The Page of Cups and his Fish

rainwolf

Oh i really like that interpretation!! I hope that it could work for every reading though...I thought of it as young emotion, innocent love, a young child, a book i have even describes it as a homosexual, but of course a picture is worth a thousand words.
 

Earthly Virgo

Page of Cups

I love these interpretations. They are so "expectant" and full of hope and excitment!

I now look at the card in a new way. I can just feel the Page saying"well fancy that a fish, just when he thought he was going to get a drink of wine or something". Isnt that the same feeling you get when something unusual pops into your head during a reading.

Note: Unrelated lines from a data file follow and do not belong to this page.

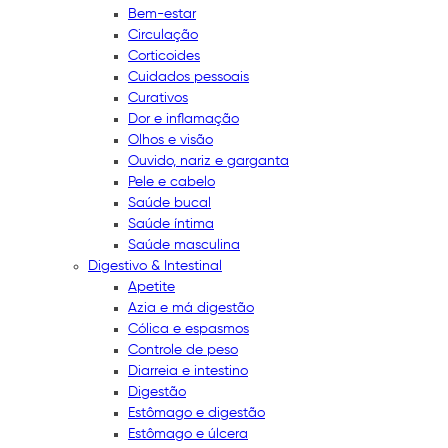
Bem-estar
Circulação
Corticoides
Cuidados pessoais
Curativos
Dor e inflamação
Olhos e visão
Ouvido, nariz e garganta
Pele e cabelo
Saúde bucal
Saúde íntima
Saúde masculina
Digestivo & Intestinal
Apetite
Azia e má digestão
Cólica e espasmos
Controle de peso
Diarreia e intestino
Digestão
Estômago e digestão
Estômago e úlcera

I cant help but think that the colours in the cards are really important ....and here we have the page dressed in blue and red... and the orange boots... the orange being the colour of the relationship chakra ...(our relationship to our creativity and people and sexuality and most importatnly to our own spiritual path) Joseph Campbell would have said the boots represented our destiny...our path. He still standing on firm ground but close enough to the water to see it flowing past him.

Dont you just love the cards... they are amazing and each time I look full of somethign new.
 

Tree Sprite

The little fish of wisdom

The first time I really looked at this card my mind went in search of the archetypal story of the grail and the journey of the novice towards enlightenment from innocence. Along the way he burns his fingers on a roasting salmon that is not meant for him, puts his fingers in his mouth, and gains the first morsel of consciousness in the form of a wound. (Thank you Robert Johnston).

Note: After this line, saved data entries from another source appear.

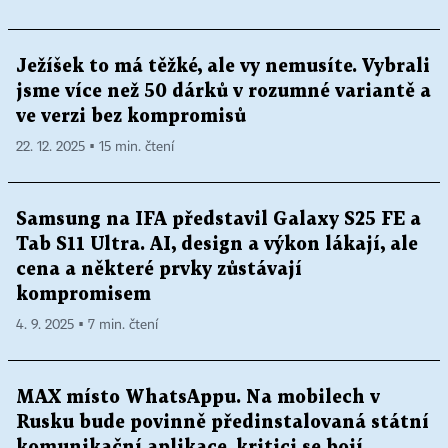
Ježíšek to má těžké, ale vy nemusíte. Vybrali
jsme více než 50 dárků v rozumné variantě a
ve verzi bez kompromisů
22. 12. 2025 ▪ 15 min. čtení
Samsung na IFA představil Galaxy S25 FE a
Tab S11 Ultra. AI, design a výkon lákají, ale
cena a některé prvky zůstávají
kompromisem
4. 9. 2025 ▪ 7 min. čtení
MAX místo WhatsAppu. Na mobilech v
Rusku bude povinně předinstalovaná státní
komunikační aplikace, kritici se bojí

For me it is the little fish of wisdom in a gentler form - the page is looking at the fish as if to say - 'what can I learn from you, my little fish - where will you take me today?'
 

aibhlin

Tree Sprite said:
For me it is the little fish of wisdom in a gentler form - the page is looking at the fish as if to say - 'what can I learn from you, my little fish - where will you take me today?'

This made me think of "The Once and Future King" where Merlin turns Arthur into different animals to teach him different things about being a king and about how one goes about when trying to pull a sword out of a stone. I recall him being turned into a fish, but I'm a bit fuzzy as to what exactly the lesson was (I went to my bookshelf to look it up only to realize I exchanged it for a copy of "Moby-dick" at the youth hostel in Puerto Iguazu... So if anyone's looking for a copy for free you know where to find it!). It's a lovely book anyway, I especially enjoy the bit about the geese.
 

PinkWikiPika

The Pages would have come from other "families"
to serve in the Court, and I think The Page of Cups
is from the Sword family ~ look at how she stands,
as if in a fencing pose... and as for the Fish, since
she is unused to Cups, with her airy imagination she
has found a pleasant diversion. Besides, don't fish
need air to breathe, even if held in a smallish Cup?

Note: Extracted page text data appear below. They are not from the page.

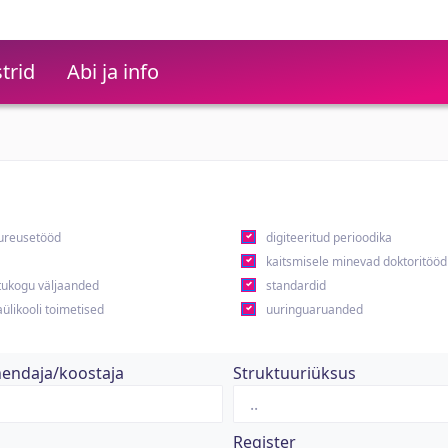
trid
Abi ja info
ureusetööd
digiteeritud perioodika
kaitsmisele minevad doktoritööd
ukogu väljaanded
standardid
ülikooli toimetised
uuringuaruanded
hendaja/koostaja
Struktuuriüksus
Register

I knew that Pages came from other wealthy families to live as messengers and servants to the Squires of a different wealthy family, but had never thought about it in terms of each Page in the suit originating from a different suit - thank you for this insight!! How cool!
 

Richard

I think the fish probably represents an undine, a water elemental. The Rider-Waite deck tends to use animals to represent elementals: such as butterflies for sylphs, lizards for salamanders, and land animals for gnomes.

It is probably correct to consider Pages as female. They are seemingly depicted as male to preserve some sort of superficial continuity with the Valets of the Marseille deck. Just think of them as tomboys or transvestites. :)
 

Zephyros

Yeah, they're female. As the bottom most cards on the Tree of Life, the "Thrones of the Aces," sharing a place with all the Tens, they are the ones who receive all of creation. They're the Courts closest to us, normal people who use whatever the world has to offer and creating new things, thus being a starting point for the new cycle. Symbolically female attributes.

Also she's the bride of the Holy Guardian Angel. It don't remember where I read that in the Goldman Dawn all aspirants were symbolically female.

Plus, since we're talking about Waite and his Christian influences, the whole cup and fish thing could be an allusion to some Waite thing like the Grail and the Jesus fish or something like that.
 

Parzival

The Page of cups and the fish

In the Grail legends, including the Wolfram version (Parzival), the Grail King fishes in a lake in order to be in less pain from his lance wound in the groin. Ugh. The wounded Grail King is called the "Fisher King." So the fish coming out of the cup might mean to remember the Grail/Christ. In a wider way of seeing it, the fish might be the Higher Self giving an important spiritual message. (Vishnu in an incarnation was a fish, an interesting symbolic connection.) I like to imagine what the fish would say if it could speak. Maybe "Remember Who you really are." Or "Your life is a fishy journey" (joke).
 

Zephyros

The story also tells that Monsalvatch, the Grail Castle, was built on top of giant onyx and its floor had embedded shapes of the ocean life. Lots fish symbolism in Christianity.